A chest mat is a durable protective flap made of padded nylon material fastened to the back of an accordion with press-studs. It protects the bellows from damage from items of clothing, and vice versa.
Not all instruments come with them fitted but they are easy enough to fit provided you are brave enough to apply woodscrews to your shiny new accordion.
Although a chord button produces the chosen chord when pressed, it may be in root position, first inversion, or second inversion. The actual inversion will depend on the chosen button and on which note the manufacturer selected to be the lowest in each of the bass voices.
It is the lowest note in a chord that defines the inversion and the reeds controlled by the bass buttons are always at least an octave below those controlled by the chord buttons. So by playing a bass button and a chord button together you can make the inversion the one you want.
For example the C-major chord button plays C, E, and G, but the actual inversion depends on the way the bass voices are allocated within the instrument. Playing the C bass as well forces the overall chord to be in root position. Similarly E counterbass forces the first inversion, and G bass forces the second inversion.
A fully chromatic accordion can play all the semitones in an octave and can therefore play in any key. The term ‘accordion’ used alone usually implies ‘chromatic accordion’. It also implies an instrument that plays the same note for each bellows direction. The keyboard may have piano keys or buttons.
A set of couplers, or ‘switches’, is used to select a particular group of voices out of the ones available. Then when a key is pressed all the selected voices play at the same time. All except very small accordions have couplers on both the treble and bass sections. They are usually engraved to show which voices will sound when each one is activated.
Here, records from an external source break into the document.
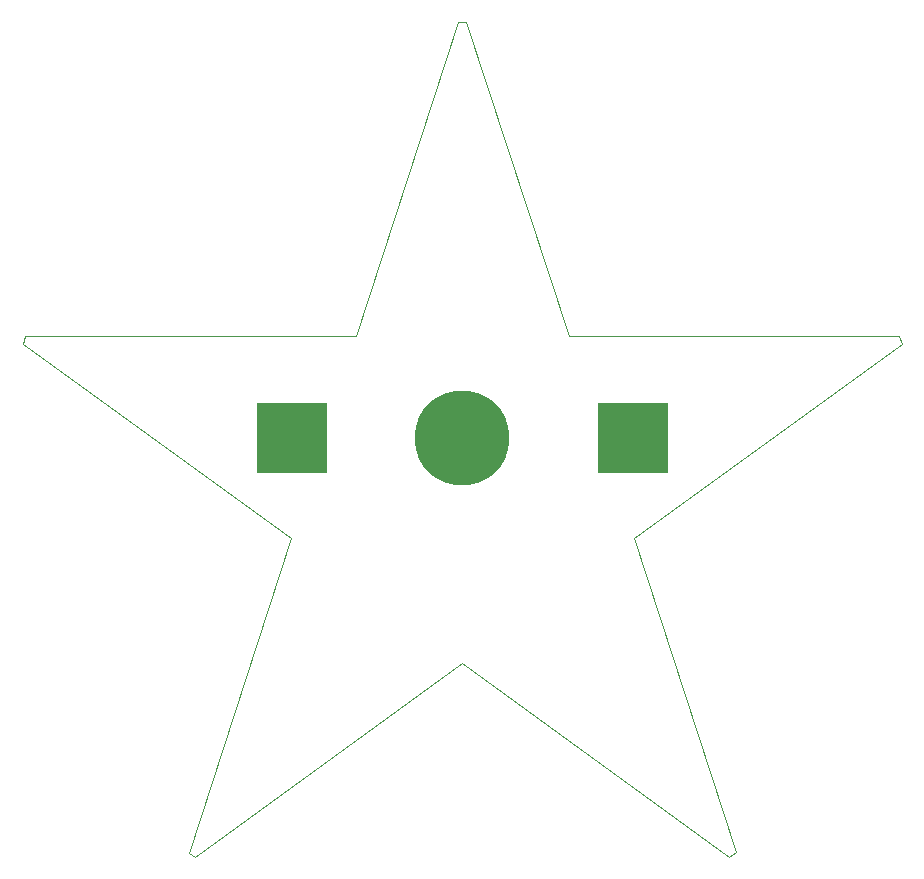
<source format=gbp>
G04 #@! TF.GenerationSoftware,KiCad,Pcbnew,(5.0.0)*
G04 #@! TF.CreationDate,2018-11-25T22:53:08-05:00*
G04 #@! TF.ProjectId,Blink_Badge,426C696E6B5F42616467652E6B696361,B*
G04 #@! TF.SameCoordinates,Original*
G04 #@! TF.FileFunction,Paste,Bot*
G04 #@! TF.FilePolarity,Positive*
%FSLAX46Y46*%
G04 Gerber Fmt 4.6, Leading zero omitted, Abs format (unit mm)*
G04 Created by KiCad (PCBNEW (5.0.0)) date 11/25/18 22:53:08*
%MOMM*%
%LPD*%
G01*
G04 APERTURE LIST*
%ADD10C,0.100000*%
%ADD11R,6.000000X6.000000*%
%ADD12C,8.000000*%
G04 APERTURE END LIST*
D10*
X159900000Y-140450000D02*
X160475000Y-140025000D01*
X114100000Y-140075000D02*
X114625000Y-140475000D01*
X100250000Y-96350000D02*
X100050000Y-96975000D01*
X136950000Y-69700000D02*
X137625000Y-69700000D01*
X174250000Y-96350000D02*
X174475000Y-97025000D01*
X174250000Y-96350000D02*
X146290000Y-96345000D01*
X137290000Y-123995000D02*
X114625000Y-140475000D01*
X159900000Y-140450000D02*
X137290000Y-123995000D01*
X151840000Y-113445000D02*
X160475000Y-140025000D01*
X174475000Y-97025000D02*
X151840000Y-113445000D01*
X122740000Y-113445000D02*
X114100000Y-140075000D01*
X100050000Y-96975000D02*
X122740000Y-113445000D01*
X128290000Y-96345000D02*
X100250000Y-96350000D01*
X136950000Y-69700000D02*
X128290000Y-96345000D01*
X137625000Y-69700000D02*
X146290000Y-96345000D01*
D11*
G04 #@! TO.C,BT1*
X122825000Y-105000000D03*
X151755000Y-105000000D03*
D12*
X137290000Y-105000000D03*
G04 #@! TD*
M02*

</source>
An accordion described as having ‘11 + 7’ couplers or switches has eleven treble couplers and seven bass couplers, whereas ‘11 + 7 + M’ means that there is also a bar fitted to the edge of the keyboard. When pressed with the palm this immediately cancels the existing selection and selects the master coupler.
Some accordions have chin-couplers so they can be operated without taking the hands from the keys. On French button accordions, the treble couplers are usually operated by sliders mounted just behind the edge of the keyboard and conveniently placed for the right thumb.